Ineffective thermoregulation due to damage to hy pothalamus center as
evidenced by persistent elevation of body temperature, warm and dry skin.
• To maintain body temperature.
• Regularly assess the temperature
• Look for possible site of infection.
• Control persistent elevation of temperature with use of antipyretics, cooling
blankets, adequate fluid intake, tepid sponge, cold compress and good
ventilation of room.
• Fever increases metabolic demand of brain, decreases circulation and
oxygenation resulting in cerebral deterioration.
• Control shivering in fever with use blanket , warm environment and heat
application .
• Prevent infection by using aseptic technique during procedure
Altered oral mucous membrane related to mouth breathing, absence of
pharyngeal reflex, inability to ingest fluids as evidenced by dryness,
inflammation, crusting and halitosis.
• To maintain oral hygiene
• Assess oral mucous membrane regularly.
• Inspect mouth every 8 hourly using flash light and tongue depressor to detect
problems in early stage.
• If denture is present, remove them to prevent choking and other complication.
• Provide oral care .
• Cleanse mouth carefully with appropriate solution (potassium permanganate,
listerine) every 2-4 hours to prevent halitosis and infection.
• Provide oral care after suctioning to clean oral cavity adequately.

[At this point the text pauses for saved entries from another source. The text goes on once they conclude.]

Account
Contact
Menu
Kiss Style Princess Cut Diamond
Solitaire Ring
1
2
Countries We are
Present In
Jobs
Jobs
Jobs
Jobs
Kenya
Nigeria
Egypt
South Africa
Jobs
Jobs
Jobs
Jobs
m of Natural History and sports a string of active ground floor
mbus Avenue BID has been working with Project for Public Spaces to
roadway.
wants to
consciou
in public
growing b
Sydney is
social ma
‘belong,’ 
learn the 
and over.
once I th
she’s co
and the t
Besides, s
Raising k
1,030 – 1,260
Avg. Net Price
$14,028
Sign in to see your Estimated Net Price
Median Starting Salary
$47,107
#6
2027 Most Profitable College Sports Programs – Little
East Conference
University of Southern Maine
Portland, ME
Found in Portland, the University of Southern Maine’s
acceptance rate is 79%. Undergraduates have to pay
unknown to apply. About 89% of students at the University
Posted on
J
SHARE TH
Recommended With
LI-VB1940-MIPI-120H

• Apply thin coat of petroleum jelly after oral care to moisten the lips and
prevent drying and cracking.
• Clean airway to remove secretions to maintain patent airway.

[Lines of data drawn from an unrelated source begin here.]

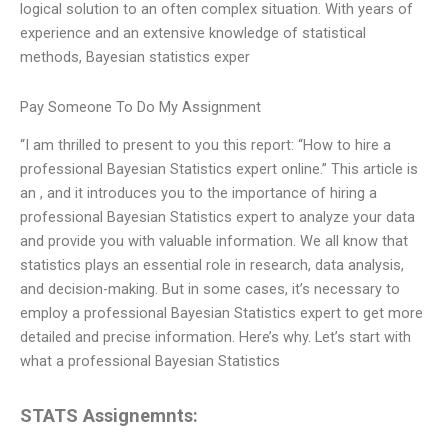
logical solution to an often complex situation. With years of
experience and an extensive knowledge of statistical
methods, Bayesian statistics exper
Pay Someone To Do My Assignment
“I am thrilled to present to you this report: “How to hire a
professional Bayesian Statistics expert online.” This article is
an , and it introduces you to the importance of hiring a
professional Bayesian Statistics expert to analyze your data
and provide you with valuable information. We all know that
statistics plays an essential role in research, data analysis,
and decision-making. But in some cases, it’s necessary to
employ a professional Bayesian Statistics expert to get more
detailed and precise information. Here’s why. Let’s start with
what a professional Bayesian Statistics
STATS Assignemnts: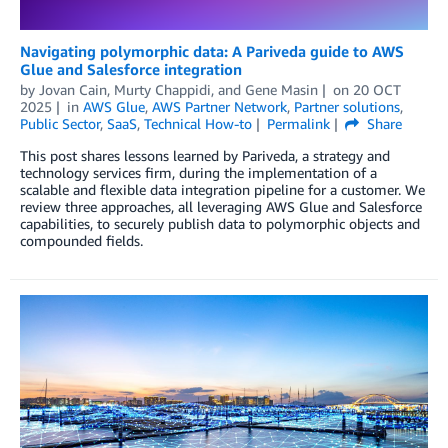
Navigating polymorphic data: A Pariveda guide to AWS
Glue and Salesforce integration
by
Jovan Cain
,
Murty Chappidi
, and
Gene Masin
on
20 OCT
2025
in
AWS Glue
,
AWS Partner Network
,
Partner solutions
,
Public Sector
,
SaaS
,
Technical How-to
Permalink
Share
This post shares lessons learned by Pariveda, a strategy and
technology services firm, during the implementation of a
scalable and flexible data integration pipeline for a customer. We
review three approaches, all leveraging AWS Glue and Salesforce
capabilities, to securely publish data to polymorphic objects and
compounded fields.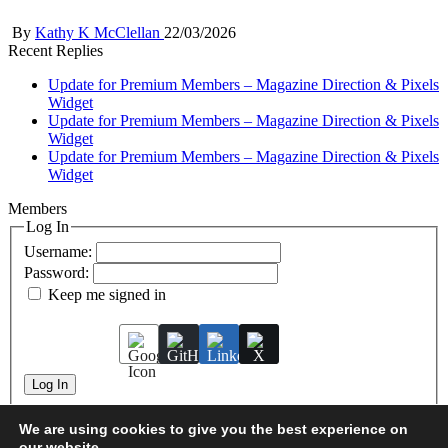
Posted
By
Kathy K McClellan
22/03/2026
by
Recent Replies
Update for Premium Members – Magazine Direction & Pixels
Widget
Update for Premium Members – Magazine Direction & Pixels
Widget
Update for Premium Members – Magazine Direction & Pixels
Widget
Members
Log In
Username:
Password:
Keep me signed in
Log In
We are using cookies to give you the best experience on
our website.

• Change endotracheal tube bandage as soaked bandage increases the
chance of infection and maintain/grooming of the client
• Move endotracheal tube to the opposite side of the mouth to prevent
ulceration of mouth and lips.
• Do tracheostomy care, suctioning to remove secretions followed by oral
care.
• Avoid lemon or alcohol containing agent for cleaning to prevent dryness.
• Gently swab nose with wet cotton applicator and apply water soluble
lubricant to remove encrustation from nose , facilitate nose breathing to
prevent dryness of mouth
Preventing urinary retention
• Palpate for full bladder.
• Empty urinary bladder by inserting an indwelling catheter or use
absorbent pads placed under the buttocks in females.
• Use condom catheter in males.
• Change the dressing (cannula dressing, central venous line dressing,
tracheostomy dressing) as needed or daily.
• Change the tubing of ventilator, change the humidifier of ventilator and
change sterile water according to protocol.